In 29 US states, “filial responsibility laws” hold adult children responsible for their parents’ long-term care costs. Here’s what to know…

How it works: These are state laws, so the particulars vary. But it’s important to know that if you live in one of the filial responsibility states, your children can be sued for your unpaid hospital or long-term-care bills after you die, even if your children live in states without such laws. Plaintiffs can pursue any debts not settled by the estate. The exorbitant costs of long-term care raise the specter of families having to sell homes and forgo inheritances.

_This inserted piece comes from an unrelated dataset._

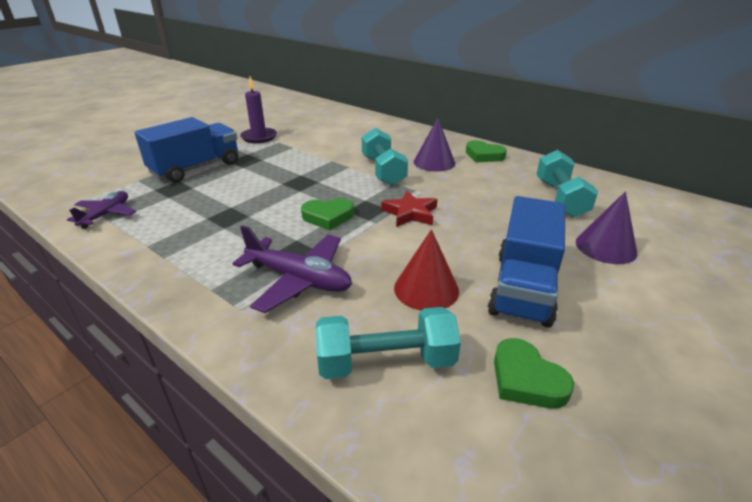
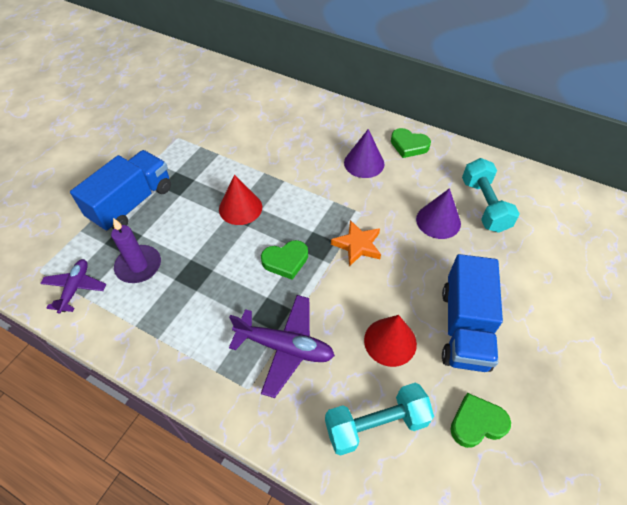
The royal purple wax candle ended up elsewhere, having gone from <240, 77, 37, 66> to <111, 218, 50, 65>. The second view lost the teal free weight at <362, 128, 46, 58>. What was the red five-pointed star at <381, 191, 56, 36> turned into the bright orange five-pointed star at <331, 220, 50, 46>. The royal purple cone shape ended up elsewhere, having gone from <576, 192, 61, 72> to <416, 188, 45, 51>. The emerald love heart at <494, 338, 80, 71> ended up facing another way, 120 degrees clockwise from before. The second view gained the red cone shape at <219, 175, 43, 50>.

Which states? The states with filial responsibility laws are Alaska, Arkansas, California, Connecticut, Delaware, Georgia, Idaho, Indiana, Iowa, Kentucky, Louisiana, Massachusetts, Mississippi, Montana, Nevada, New Hampshire, New Jersey, North Carolina, North Dakota, Ohio, Oregon, Pennsylvania, Rhode Island, South Dakota, Tennessee, Utah, Vermont, Virginia and West Virginia.

Protect your family. If you’re looking to avoid filial responsibility, the cleanest solution is long-term-care insurance. Unfortunately, unless you have access through an employer group plan, you’ll need to medically qualify for an expensive private plan.

Medicaid covers long-term care, but most people don’t qualify if they have visible assets. Setting up a Medicaid Asset Protection Trust walls off your assets into an irrevocable trust that’s invisible to Medicaid. Note that such a trust has a five-year look back, so your assets must have been placed in the trust at least five years in advance.

Look for filial responsibility laws when you’re choosing where to retire. Inadvertently subjecting your descendants to one of these laws could have devastating implications.

What if it’s too late? If you’ve already been sued for your parents’ bills, go through your state bar to find an elder-care attorney who is familiar with your state’s law.